Attorney: Woman to receive $335,000 in suit against police
DENVER (AP) — A Colorado woman who accused a police sergeant of throwing her to the ground and stomping on her head outside the emergency room where her boyfriend was treated for a gunshot wound will receive $335,000 in a legal settlement, her attorney said Tuesday.
OyZhana Williams filed a federal civil rights lawsuit in September in Denver, accusing Aurora Police Sgt. Mike Hawkins of assault based on surveillance footage her attorneys obtained from the emergency room. The suit also accused Officers Jordan Odneal and Jose Ortiz of filing false reports that led to her arrest for assaulting an officer.
Williams was held in jail for eight days and worried she was facing years in prison until prosecutors dropped the charges more than ten months later, according to the lawsuit.
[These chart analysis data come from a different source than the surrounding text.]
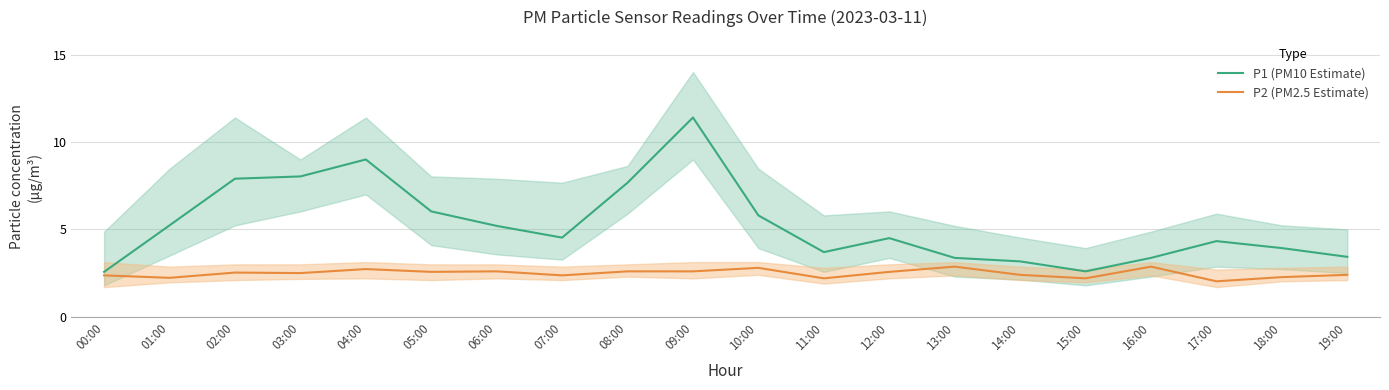

What is the minimum value shown in the chart?

2.0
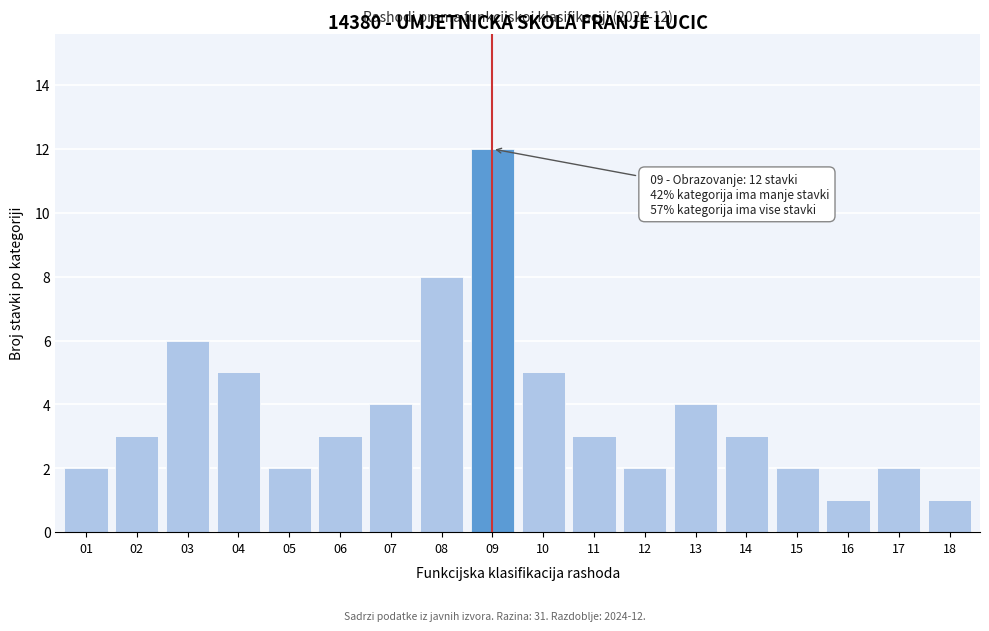

Reading right to left, transcribe all the data shown in this chart.

18=1	17=2	16=1	15=2	14=3	13=4	12=2	11=3	10=5	09=12	08=8	07=4	06=3	05=2	04=5	03=6	02=3	01=2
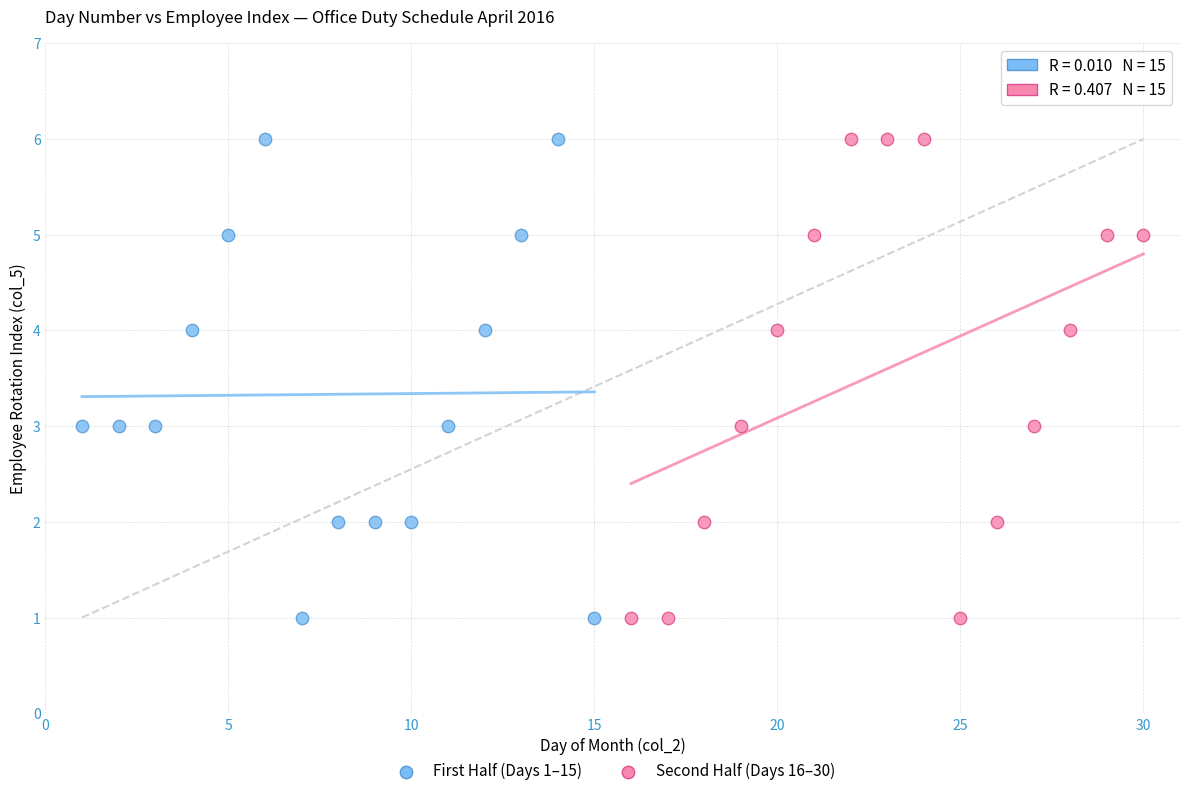

What are all the series names shown in the legend?

First Half (Days 1–15), Second Half (Days 16–30)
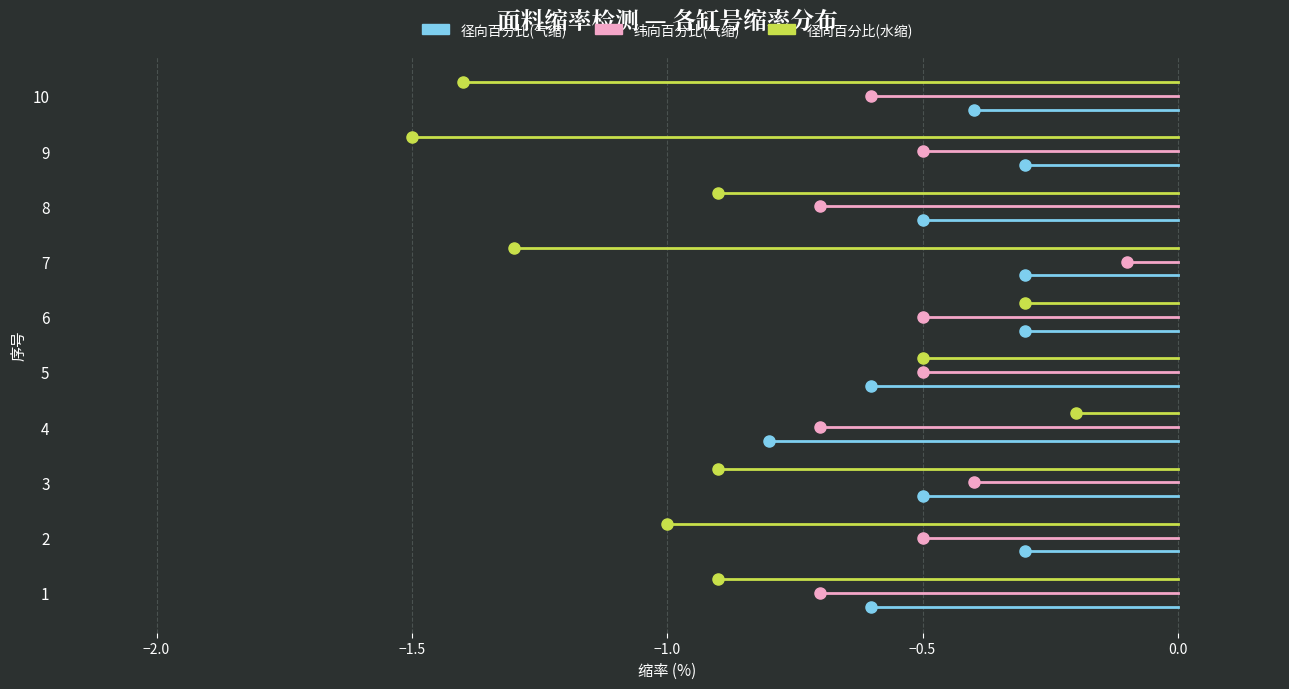

Between −2.5 and −2.0, which series saw the biggest shift?

径向百分比(气缩)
Adam Frank, one of Williams’ attorneys, said the surveillance video ultimately prevented his client from having to make “a horrific choice: go to trial and put her word up against the word of three police officers swearing to a consistent (though false) story, or plead guilty to something she did not do to avoid the threat of prison.”
Aurora City Attorney Mike Hyman said in a statement that the city admitted no liability as part of the settlement.
“This case was settled for the reason that many cases are settled - to avoid the cost of prolonged litigation,” Hyman said. “That cost would have far exceeded the value of the settlement.”
According to her attorneys, Williams took her boyfriend, Blake Newton, to the UCHealth emergency room east of Denver after he was shot early on Dec. 22, 2015. The police arrived there to investigate Newton’s shooting, the lawsuit said.
One of the officers — Sgt. Mike Hawkins — told Williams that he needed to search her car, then have it towed as part of the shooting investigation. She let him search the car without interference but later objected when Hawkins ordered her to give him her car keys, the lawsuit said.
The silent video released by Williams’ attorneys shows an officer, identified in the lawsuit as Hawkins, grabbing Williams who is trying to enter the backseat of a police car, pulling her out and struggling with her. Another officer then grabs Williams, helping Hawkins to take the woman to the ground. When two more police officers run over, Hawkins stands and appears to move his left leg up and down once.
Williams’ lawsuit said her head was driven into the pavement when she was tackled and Hawkins “stomped on Ms. Williams head while she was laying (sic) on the pavement.” The video doesn’t show this moment because one of the officers is kneeling on the ground in front of Williams’ head.
Based on the footage, the suit also accused Hawkins, Odneal and Ortiz of writing false or misleading reports to justify Williams’ arrest for assaulting an officer.
Aurora Police spokesman Sgt. Chris Neiman said Tuesday that Hawkins retired in January. The department announced that Hawkins was on an administrative assignment in September when the lawsuit was filed.
Neiman said the two other officers named in the lawsuit are still employed by the department. He would not discuss their assignments but said an investigation by the department’s Internal Affairs Bureau is continuing.